Un poco fastidiado, Gary hizo otro intento, y sólo consiguió desatar un zumbido en sus oídos. Sentía la sangre inerte agitándose en su cerebro, estaba seguro de que se iba a provocar un aneurisma. Pero entonces, al fin, algo crujió; en su mente surgieron unas molestas sombras, vetas de oscuridad, de energía oscura, que se transformaron en rayos, en hilos. Eran las hebras de la red que lo unía a todos cuantos lo rodeaban: la mujer muerta, Mael, los vigías colgados de la pared. Sentía al hombre sin nariz y a la mujer sin rostro detrás de él.

Entonces vio la parte de atrás de su cabeza.

Estaba mirando a través de los ojos de sus subordinados, viendo lo que ellos veían sin dejar de usar sus propios ojos. Se volvió para mirar a la latina y sintió la conexión que los unía, la unión de la muerte. Sentía los pensamientos y los recuerdos que bullían alrededor de ella; era una información a la que ella misma ya no podía acceder porque su cerebro se había asfixiado cuando murió.

El suyo, no. De inmediato, dio con lo que Mael quería que encontrara. Algo que ella había visto mientras rebuscaba comida en la basura, algo importante. Una calle… una plaza… una entrada, una puerta de acero. Manos humanas, manos humanas vivas agarradas a los barrotes. Un ruido sordo chirrió y crujió en su entorno, sintió un sabor metálico en la boca, cobre, sangre seca, pero luchó por ignorarlo. Más seres humanos vivos, muchos más, cientos. Vio sus ojos tratando de ver en la oscuridad, sus ojos asustados. ¿Cientos?

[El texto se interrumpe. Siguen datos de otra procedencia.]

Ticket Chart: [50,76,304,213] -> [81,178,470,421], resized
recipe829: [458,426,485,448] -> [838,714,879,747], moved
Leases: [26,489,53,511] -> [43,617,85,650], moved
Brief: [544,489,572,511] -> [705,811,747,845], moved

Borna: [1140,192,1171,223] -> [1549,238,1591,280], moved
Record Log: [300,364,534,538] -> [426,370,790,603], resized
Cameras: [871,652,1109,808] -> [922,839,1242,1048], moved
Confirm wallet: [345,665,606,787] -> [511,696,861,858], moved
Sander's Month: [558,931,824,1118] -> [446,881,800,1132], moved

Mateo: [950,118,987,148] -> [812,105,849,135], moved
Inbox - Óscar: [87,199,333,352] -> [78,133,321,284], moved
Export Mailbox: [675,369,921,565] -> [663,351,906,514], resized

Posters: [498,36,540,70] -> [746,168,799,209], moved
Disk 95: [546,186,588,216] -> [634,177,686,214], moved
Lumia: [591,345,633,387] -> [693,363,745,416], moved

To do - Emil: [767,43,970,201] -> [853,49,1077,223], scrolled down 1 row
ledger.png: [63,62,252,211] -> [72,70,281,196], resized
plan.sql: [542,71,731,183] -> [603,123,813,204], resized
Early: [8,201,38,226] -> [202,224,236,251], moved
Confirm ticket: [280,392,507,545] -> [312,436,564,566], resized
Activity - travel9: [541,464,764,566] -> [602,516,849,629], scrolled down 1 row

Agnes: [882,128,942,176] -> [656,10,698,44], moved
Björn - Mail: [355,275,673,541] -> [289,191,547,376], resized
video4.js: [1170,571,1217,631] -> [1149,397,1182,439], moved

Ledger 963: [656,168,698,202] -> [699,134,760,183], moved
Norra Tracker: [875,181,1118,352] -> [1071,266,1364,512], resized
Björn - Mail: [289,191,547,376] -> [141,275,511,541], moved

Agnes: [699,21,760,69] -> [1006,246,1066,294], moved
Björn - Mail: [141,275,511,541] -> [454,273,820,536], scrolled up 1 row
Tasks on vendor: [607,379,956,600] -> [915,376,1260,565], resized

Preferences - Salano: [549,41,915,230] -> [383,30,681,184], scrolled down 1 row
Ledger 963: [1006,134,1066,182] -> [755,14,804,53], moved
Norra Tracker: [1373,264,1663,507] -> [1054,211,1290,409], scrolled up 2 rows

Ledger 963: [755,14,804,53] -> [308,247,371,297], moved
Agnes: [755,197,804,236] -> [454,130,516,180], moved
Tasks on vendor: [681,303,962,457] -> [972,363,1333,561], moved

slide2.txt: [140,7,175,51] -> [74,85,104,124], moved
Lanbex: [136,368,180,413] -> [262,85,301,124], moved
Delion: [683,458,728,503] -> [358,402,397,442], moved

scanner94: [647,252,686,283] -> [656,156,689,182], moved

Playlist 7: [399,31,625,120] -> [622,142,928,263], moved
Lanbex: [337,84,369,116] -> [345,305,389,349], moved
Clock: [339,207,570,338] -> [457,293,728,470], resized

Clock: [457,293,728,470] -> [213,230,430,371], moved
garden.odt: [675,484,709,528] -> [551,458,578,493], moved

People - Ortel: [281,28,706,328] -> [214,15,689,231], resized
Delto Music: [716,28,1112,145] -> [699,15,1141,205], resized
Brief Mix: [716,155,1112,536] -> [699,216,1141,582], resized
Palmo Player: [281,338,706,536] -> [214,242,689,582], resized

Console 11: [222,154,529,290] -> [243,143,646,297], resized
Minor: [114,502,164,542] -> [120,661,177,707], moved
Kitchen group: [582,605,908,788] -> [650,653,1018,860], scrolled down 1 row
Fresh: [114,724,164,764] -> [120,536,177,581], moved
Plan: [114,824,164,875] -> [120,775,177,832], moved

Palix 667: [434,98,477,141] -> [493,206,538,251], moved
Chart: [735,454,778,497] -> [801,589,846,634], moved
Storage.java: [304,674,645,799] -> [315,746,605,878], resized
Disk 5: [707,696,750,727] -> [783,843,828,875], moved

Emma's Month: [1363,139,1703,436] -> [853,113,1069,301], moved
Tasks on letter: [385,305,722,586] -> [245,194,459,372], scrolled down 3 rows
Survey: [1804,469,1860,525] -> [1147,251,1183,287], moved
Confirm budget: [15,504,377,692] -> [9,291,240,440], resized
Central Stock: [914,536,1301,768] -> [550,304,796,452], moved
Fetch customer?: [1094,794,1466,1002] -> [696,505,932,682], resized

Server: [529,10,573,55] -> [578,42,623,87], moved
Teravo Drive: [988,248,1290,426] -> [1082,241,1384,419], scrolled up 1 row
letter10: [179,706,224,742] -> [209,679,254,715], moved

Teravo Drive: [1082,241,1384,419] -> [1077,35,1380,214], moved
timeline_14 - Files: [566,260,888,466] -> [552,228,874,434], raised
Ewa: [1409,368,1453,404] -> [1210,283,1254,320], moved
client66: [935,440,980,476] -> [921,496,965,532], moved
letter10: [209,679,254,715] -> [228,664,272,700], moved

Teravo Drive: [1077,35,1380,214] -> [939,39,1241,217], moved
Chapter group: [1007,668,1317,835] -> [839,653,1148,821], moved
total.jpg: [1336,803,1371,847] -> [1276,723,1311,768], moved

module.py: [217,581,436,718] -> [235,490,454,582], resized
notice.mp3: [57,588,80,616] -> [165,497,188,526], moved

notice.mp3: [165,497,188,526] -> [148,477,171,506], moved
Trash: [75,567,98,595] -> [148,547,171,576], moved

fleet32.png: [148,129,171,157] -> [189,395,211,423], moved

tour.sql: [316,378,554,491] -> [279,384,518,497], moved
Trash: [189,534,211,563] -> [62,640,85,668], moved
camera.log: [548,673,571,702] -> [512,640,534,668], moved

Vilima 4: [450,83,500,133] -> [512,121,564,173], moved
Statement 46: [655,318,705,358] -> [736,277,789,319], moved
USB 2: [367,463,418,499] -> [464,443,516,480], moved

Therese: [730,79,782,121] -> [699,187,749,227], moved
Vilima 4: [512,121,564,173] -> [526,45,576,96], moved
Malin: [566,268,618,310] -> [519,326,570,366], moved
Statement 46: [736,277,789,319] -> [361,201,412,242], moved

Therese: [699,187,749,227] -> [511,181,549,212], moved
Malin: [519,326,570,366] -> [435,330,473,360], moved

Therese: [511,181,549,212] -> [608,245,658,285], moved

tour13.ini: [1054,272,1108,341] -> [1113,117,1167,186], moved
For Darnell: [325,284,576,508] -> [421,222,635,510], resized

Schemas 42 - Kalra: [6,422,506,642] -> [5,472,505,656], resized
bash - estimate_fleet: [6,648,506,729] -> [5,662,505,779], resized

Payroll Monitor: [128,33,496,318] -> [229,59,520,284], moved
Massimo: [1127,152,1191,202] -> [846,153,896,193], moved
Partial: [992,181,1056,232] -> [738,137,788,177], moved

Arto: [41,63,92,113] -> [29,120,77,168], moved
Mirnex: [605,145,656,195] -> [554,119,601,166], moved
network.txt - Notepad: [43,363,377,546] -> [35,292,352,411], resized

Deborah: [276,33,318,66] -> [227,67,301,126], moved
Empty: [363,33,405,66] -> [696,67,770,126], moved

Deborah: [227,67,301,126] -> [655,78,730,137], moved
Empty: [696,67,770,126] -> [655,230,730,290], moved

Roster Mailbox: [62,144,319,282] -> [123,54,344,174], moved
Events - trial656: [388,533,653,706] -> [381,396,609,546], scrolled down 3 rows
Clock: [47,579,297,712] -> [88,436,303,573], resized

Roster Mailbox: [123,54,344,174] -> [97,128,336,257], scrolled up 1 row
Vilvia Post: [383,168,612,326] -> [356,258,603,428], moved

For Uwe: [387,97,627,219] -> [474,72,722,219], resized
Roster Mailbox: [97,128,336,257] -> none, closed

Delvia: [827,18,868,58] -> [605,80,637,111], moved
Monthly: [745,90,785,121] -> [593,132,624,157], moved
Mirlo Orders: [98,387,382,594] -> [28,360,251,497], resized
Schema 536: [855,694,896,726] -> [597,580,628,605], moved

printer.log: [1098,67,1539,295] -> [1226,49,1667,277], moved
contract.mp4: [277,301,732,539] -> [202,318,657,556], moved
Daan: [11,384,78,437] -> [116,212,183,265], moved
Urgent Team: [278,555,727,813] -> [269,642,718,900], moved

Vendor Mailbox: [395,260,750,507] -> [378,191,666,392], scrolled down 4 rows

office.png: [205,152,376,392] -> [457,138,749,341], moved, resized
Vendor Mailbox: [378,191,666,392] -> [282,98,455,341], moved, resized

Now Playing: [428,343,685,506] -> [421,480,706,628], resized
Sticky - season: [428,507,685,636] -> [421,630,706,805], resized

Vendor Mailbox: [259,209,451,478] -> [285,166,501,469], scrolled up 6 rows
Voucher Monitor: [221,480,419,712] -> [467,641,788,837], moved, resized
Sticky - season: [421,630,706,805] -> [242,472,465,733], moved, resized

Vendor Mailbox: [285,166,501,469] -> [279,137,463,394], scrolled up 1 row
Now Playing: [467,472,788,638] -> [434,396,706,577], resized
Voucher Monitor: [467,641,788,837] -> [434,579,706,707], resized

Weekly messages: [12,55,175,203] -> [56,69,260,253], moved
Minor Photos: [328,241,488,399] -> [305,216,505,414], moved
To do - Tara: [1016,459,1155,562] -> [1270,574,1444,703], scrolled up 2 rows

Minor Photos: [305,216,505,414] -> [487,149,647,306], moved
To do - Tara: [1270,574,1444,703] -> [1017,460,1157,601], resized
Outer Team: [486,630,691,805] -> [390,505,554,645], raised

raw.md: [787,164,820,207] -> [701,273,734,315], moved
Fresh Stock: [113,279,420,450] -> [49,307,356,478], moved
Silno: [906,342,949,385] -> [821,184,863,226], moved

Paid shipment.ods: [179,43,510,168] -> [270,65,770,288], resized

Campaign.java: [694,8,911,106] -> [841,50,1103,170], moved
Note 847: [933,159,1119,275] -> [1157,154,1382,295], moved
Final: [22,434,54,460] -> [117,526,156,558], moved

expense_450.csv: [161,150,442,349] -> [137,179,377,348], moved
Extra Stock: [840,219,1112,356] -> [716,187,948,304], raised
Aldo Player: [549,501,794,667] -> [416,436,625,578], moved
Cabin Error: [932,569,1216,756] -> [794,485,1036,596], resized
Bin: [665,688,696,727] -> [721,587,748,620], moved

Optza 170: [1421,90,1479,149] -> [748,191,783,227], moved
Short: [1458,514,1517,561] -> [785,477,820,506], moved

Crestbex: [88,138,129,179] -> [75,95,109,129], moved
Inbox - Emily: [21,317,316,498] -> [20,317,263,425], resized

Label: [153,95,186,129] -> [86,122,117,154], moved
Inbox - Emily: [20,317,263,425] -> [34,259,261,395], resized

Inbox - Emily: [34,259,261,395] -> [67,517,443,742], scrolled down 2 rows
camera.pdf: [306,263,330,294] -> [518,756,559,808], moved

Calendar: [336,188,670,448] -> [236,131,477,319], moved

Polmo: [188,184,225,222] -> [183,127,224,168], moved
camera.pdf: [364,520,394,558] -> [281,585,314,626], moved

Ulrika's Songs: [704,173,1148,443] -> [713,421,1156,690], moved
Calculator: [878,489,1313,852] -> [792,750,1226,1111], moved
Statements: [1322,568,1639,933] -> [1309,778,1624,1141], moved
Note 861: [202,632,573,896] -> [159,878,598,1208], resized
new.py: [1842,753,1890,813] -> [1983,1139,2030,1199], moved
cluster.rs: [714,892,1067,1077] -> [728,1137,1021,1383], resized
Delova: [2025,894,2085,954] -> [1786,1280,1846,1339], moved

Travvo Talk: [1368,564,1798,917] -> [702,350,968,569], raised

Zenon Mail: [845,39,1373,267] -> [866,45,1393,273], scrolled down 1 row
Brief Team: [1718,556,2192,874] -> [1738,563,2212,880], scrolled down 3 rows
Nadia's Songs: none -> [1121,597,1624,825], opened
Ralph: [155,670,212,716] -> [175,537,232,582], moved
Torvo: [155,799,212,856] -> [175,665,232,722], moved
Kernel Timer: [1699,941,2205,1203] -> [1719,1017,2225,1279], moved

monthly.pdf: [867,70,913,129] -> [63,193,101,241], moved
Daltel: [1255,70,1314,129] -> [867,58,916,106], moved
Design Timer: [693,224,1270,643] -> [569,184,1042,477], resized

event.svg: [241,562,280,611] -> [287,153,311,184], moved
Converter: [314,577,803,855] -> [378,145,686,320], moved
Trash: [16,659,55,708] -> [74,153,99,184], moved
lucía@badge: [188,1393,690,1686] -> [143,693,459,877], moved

Cientos. Su deslumbrante energía lo cegó. Quería arrebatarles esa energía.

Cuando volvió en sí, estaba a cuatro patas y un largo y reluciente hilo de baba caía desde su labio inferior al barro.

—¿Ahora? —preguntó.

Sí.

Gary hizo una señal y los trabajadores muertos descendieron de las escaleras para reunirse a su alrededor. Fue más allá con su mente y llamó a otros —un ejército de ellos— desde lugares tan lejanos como el lago. Una vez le cogió el tranquillo, era fácil. No necesitaba darles instrucciones detalladas como tenía que hacer con el hombre sin nariz y la mujer sin rostro. No tenía que gestionar las menudencias. Sencillamente les decía lo que quería y ellos lo hacían sin replicar. Era agradable. Era asombroso. Convocó a más, a tantos como pudo.

Déjame unos cuantos para poner un techo sobre mi cabeza, ¿eh, amigo?

Gary asintió, pero estaba demasiado ocupado reuniendo su ejército para prestarle demasiada atención al druida.

—Muchos… —dijo, sin saber si se estaba refiriendo a los vivos o a los muertos.